Наиболее слабым местом Директории была ее оторванность от широких масс. Она была порождением интеллигенции, декларировала общие красивые принципы и оперировала немыми отвлеченными лозунгами: «Родина», «народ» и ничем не соприкасалась с живой жизнью. Она оставалась в {54} стороне от подлинного крестьянина, рабочего, даже мелкого ремесленника, в стороне от тех жгучих, мучительно близких для них вопросов, так глубоко затронутых по ту сторону фронта гражданской войны.

 

Директория должна была звать к общему об’единению, порядку, жертвам, к продолжению ненавистной и непонятной борьбы на внешнем фронте.

ПРЕДОСТАВЛЕННЫЕ ДАННЫЕ
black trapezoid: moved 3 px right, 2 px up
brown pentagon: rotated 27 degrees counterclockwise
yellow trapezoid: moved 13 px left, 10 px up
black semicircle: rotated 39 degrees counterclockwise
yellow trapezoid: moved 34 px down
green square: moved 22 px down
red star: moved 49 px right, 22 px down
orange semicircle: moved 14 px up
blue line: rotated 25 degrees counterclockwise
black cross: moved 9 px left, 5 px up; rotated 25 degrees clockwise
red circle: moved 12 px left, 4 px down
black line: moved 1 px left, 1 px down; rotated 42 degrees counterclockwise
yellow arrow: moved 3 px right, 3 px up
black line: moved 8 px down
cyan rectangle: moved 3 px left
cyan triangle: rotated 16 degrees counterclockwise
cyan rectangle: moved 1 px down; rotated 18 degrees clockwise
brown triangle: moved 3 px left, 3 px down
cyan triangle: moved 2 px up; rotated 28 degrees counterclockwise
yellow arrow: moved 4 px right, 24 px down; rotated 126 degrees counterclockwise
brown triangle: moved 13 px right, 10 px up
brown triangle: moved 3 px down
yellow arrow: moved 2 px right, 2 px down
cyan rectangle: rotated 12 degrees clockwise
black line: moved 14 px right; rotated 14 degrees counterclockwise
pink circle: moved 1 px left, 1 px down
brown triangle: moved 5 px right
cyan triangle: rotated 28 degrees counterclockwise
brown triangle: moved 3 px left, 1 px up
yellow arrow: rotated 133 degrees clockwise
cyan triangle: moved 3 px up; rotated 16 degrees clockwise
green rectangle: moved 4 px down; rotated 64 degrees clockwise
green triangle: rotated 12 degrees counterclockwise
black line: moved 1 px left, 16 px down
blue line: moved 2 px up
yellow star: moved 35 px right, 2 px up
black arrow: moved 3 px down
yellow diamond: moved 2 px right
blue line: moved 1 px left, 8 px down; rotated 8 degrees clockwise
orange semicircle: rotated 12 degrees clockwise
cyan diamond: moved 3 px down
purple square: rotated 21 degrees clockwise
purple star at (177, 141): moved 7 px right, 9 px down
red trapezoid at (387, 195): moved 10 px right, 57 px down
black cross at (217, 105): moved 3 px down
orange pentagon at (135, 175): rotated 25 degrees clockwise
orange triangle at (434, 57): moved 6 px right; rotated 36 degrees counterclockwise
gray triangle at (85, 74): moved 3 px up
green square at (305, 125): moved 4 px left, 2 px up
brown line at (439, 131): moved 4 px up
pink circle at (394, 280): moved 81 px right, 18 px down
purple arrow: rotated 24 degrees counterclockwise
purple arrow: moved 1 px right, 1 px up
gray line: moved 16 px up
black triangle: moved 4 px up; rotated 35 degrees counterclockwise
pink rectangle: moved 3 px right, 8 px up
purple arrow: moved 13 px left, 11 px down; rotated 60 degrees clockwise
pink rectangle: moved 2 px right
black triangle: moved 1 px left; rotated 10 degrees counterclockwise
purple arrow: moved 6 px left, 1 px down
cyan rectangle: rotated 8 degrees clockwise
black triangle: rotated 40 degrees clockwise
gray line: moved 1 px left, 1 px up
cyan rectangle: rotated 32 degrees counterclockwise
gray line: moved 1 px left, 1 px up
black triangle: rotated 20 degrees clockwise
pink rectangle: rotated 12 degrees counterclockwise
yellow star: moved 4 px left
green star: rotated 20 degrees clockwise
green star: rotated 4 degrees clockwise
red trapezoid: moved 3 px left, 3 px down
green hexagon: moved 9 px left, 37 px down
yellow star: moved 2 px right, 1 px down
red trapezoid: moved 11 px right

УСЛОВИЯ ЗАДАНИЙ
1. Выпишите из текста о Директории отрывок, начиная с места, где стоят слова «Наиболее слабым местом», и заканчивая словами «фронта гражданской войны.».
2. Что в тексте о Директории названо ее наиболее слабым местом?

ОТВЕТЫ К ЗАДАНИЯМ
1.
Наиболее слабым местом Директории была ее оторванность от широких масс. Она была порождением интеллигенции, декларировала общие красивые принципы и оперировала немыми отвлеченными лозунгами: «Родина», «народ» и ничем не соприкасалась с живой жизнью. Она оставалась в {54} стороне от подлинного крестьянина, рабочего, даже мелкого ремесленника, в стороне от тех жгучих, мучительно близких для них вопросов, так глубоко затронутых по ту сторону фронта гражданской войны.

2. Ее оторванность от широких масс.